When I was in high school I read a book called Tales of a Shaman’s Apprentice that I thought was going to define the rest of my life (I’ve always been kind of dramatic like that). It was about discovering the chemical compounds found in plants that cultures have been using for centuries, even millennia, to treat disease. I was convinced I’d found my calling: I would hike through rainforests with indigenous medical experts collecting delicate specimens to bring back to the lab and study. Actually, a not-so-small part of me still thinks this sounds pretty much amazing.

The book and the dream came flooding back to me recently when I met chemical engineering professor Carolyn Lee-Parsons, Northeastern’s resident expert on the Madagascar Periwinkle. This dainty little flower may look like your average garden plant, but lurking behind an unassuming disguise of pink petals and pretty leaves lies an important pharmaceutical production facility that has been supplying the people of Madagascar and much of the tropics with treatments for various diseases for centuries.

In the mid-twentieth century, two of the compounds produced in its sap were identified as superb anti-cancer drugs. Vinblastine and vincristine are alkaloids, or basic compounds, that halt the production of tubulin, which is like the skeleton of a cell. “It’s really like a chemical arsenal that they unleash to kill bacteria, fungus, insects,” explained Lee-Parsons. The only problem with the business plan that exploits this native arsenal, is that the products are extremely expensive.

The commercial drug that contains naturally harvested vinblastine costs $2 million per kilogram, while the one containing vincristine costs $15 million per kilogram. Each drug-producing cell in the periwinkle plant contains but a tiny fraction of the anti-cancer drug: 0.0005 percent of the cell’s dry weight. It’s also very difficult to control the production of the plants: things like sunlight, infectious bacteria and seasonality make farming a less than ideal model for pharmaceutical drug production.
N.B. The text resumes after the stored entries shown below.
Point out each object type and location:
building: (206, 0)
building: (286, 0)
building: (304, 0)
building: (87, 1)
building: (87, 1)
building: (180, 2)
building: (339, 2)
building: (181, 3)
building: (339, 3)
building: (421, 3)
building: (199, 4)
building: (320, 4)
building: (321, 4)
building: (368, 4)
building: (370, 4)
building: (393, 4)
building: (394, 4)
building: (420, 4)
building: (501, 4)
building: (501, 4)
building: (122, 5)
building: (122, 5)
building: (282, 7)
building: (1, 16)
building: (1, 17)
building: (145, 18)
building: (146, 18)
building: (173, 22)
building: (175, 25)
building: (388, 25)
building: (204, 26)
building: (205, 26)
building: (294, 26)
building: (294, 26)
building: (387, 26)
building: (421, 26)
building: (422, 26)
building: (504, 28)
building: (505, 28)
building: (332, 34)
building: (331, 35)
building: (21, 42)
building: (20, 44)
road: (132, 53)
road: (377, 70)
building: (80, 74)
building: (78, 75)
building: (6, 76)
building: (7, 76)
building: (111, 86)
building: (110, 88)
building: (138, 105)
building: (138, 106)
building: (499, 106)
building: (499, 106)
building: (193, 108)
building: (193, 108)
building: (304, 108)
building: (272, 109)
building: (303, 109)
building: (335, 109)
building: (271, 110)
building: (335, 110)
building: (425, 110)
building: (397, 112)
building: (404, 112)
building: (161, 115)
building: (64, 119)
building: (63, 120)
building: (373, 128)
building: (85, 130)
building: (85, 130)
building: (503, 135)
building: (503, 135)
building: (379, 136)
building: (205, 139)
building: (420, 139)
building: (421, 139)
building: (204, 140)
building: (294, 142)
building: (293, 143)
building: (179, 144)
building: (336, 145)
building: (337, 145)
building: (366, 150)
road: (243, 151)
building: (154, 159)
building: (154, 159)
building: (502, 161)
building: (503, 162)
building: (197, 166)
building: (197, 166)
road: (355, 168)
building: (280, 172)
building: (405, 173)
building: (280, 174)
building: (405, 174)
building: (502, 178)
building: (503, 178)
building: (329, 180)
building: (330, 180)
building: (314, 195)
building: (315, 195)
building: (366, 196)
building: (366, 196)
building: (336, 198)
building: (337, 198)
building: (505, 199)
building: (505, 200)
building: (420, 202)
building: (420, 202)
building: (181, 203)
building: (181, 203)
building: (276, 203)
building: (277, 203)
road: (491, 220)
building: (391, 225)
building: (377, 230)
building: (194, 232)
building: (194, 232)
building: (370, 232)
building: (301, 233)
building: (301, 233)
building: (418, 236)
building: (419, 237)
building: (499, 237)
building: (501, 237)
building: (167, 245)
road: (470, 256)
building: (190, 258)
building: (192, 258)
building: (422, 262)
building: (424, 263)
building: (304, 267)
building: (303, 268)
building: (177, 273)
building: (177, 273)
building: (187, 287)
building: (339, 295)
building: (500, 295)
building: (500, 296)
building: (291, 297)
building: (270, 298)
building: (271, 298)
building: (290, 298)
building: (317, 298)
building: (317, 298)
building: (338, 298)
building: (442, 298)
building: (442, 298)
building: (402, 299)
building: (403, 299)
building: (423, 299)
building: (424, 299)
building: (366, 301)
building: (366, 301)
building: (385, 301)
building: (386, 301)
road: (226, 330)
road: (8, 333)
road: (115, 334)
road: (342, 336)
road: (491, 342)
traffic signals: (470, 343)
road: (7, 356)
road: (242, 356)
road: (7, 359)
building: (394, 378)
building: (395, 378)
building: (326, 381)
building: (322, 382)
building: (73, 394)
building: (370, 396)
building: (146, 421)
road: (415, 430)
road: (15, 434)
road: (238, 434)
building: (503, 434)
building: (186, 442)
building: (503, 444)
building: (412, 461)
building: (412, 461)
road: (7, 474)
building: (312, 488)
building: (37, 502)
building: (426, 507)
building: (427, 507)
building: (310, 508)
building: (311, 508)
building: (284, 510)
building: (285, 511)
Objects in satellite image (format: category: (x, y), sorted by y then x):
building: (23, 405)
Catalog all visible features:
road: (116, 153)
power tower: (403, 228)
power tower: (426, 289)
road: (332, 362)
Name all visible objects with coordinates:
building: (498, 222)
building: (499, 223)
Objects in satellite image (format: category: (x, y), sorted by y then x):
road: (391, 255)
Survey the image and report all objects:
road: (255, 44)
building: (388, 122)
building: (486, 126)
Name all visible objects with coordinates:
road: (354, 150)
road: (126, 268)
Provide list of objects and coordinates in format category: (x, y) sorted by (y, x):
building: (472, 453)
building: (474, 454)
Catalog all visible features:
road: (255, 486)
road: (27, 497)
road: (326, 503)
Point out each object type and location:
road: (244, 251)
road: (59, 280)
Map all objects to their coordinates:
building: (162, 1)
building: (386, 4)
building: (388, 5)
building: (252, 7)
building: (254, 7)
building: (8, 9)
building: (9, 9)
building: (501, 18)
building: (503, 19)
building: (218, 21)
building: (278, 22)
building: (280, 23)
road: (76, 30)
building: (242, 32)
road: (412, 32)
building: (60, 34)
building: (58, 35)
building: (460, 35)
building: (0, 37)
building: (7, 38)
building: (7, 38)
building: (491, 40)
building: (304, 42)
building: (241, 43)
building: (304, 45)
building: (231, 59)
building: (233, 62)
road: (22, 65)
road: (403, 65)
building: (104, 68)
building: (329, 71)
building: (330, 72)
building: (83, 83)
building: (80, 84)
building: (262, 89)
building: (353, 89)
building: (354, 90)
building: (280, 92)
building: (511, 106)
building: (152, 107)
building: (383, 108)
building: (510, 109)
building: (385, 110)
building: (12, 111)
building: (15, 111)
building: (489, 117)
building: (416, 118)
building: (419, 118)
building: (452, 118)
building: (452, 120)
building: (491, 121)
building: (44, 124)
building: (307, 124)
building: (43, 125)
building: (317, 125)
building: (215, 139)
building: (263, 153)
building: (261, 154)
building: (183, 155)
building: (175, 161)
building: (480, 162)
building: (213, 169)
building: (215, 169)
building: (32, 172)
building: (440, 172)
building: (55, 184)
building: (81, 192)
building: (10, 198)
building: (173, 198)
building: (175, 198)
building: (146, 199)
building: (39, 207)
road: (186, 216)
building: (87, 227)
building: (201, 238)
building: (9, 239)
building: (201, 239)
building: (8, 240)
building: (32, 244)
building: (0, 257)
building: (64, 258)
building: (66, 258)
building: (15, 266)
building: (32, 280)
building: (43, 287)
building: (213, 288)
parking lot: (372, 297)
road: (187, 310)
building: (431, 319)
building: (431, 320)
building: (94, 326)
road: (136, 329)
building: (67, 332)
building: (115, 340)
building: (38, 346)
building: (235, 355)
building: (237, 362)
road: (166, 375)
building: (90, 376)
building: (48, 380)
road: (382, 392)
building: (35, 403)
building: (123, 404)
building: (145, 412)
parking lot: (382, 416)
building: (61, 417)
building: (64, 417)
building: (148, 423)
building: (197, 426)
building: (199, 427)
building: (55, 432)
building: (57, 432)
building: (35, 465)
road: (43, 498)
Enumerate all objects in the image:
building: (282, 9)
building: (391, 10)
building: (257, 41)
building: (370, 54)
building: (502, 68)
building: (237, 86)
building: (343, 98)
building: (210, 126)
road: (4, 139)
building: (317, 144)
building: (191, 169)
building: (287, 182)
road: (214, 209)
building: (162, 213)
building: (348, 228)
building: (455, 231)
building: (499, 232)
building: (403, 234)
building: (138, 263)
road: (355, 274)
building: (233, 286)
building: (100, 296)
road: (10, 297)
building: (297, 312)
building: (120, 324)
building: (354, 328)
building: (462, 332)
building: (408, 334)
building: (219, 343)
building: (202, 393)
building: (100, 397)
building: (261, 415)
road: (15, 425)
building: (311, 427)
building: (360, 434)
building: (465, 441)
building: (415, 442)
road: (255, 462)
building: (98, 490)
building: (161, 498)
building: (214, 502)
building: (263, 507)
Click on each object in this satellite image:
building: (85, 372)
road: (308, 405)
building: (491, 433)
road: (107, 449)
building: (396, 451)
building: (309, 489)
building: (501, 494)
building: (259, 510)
But Lee-Parsons is taking advantage of an interesting quirk of life to increase the percentage of drug produced by the plant cells. Just like the human body, where different organs have different specialties and thus produce different cell-types, the leaves, roots and shoots of the Madagascar Periwinkle each has its own particular job within the organism. “By understanding the plant biology,” she explained, “we can take any part of the plant and by applying special plant hormones we can direct its development.”

Her team grows little flasks full of leaves or roots or even just cell suspensions–which she said look something like green applesauce. In the wild, of course, none of these would survive since they all rely on each other. The leaves do photosynthesis to secure oxygen for the whole system. The roots suck up nutrients and water from the ground. Without leaves, and thus without oxygen, the roots are pretty destitute. In the lab, where Lee-Parsons’ team is like a band of busy nurses, all working to keep these starving foundlings alive. They provide special growth media that allow the various cell-cultures to thrive, even in the absence of their compatriot plant parts.

Now that the cells are being expertly cared for, they no longer have to worry about keeping themselves alive. Now, when Lee-Parsons applies certain hormones to spark the production of drug-producing cells, they can actually devote some resources to that job.

I’m not a big gardener. I tend to forget that basic things like water and sun are required to keep my houseplants alive, so when they start dying I wonder why (an early cue that my career as a shaman’s apprentice was unlikely). But my fiance is and he recently educated me on the fact that if you cut off the flower heads of herb plants, they will be able to devote more resources to making leaves. They would really rather reproduce so after a while they start sending out seed-containing flowers but we, wanting tasty salad dressings and such, nip that process in the bud. Literally. This is similar to what Lee-Parsons is doing in the lab. She allows the plant cells to focus on a single job — drug production — without having to worry about all the other things that go into survival in the standard environment.

By combining the knowledge of various types of experts, from biologists to analytical chemists to geneticists, Lee-Parsons engineers systems that can produce pharmaceutical products in much greater abundance than the plants naturally do on their own. If she can bring the concentration up by even a fraction of a percent, she could help to significantly reduce the cost of the drugs.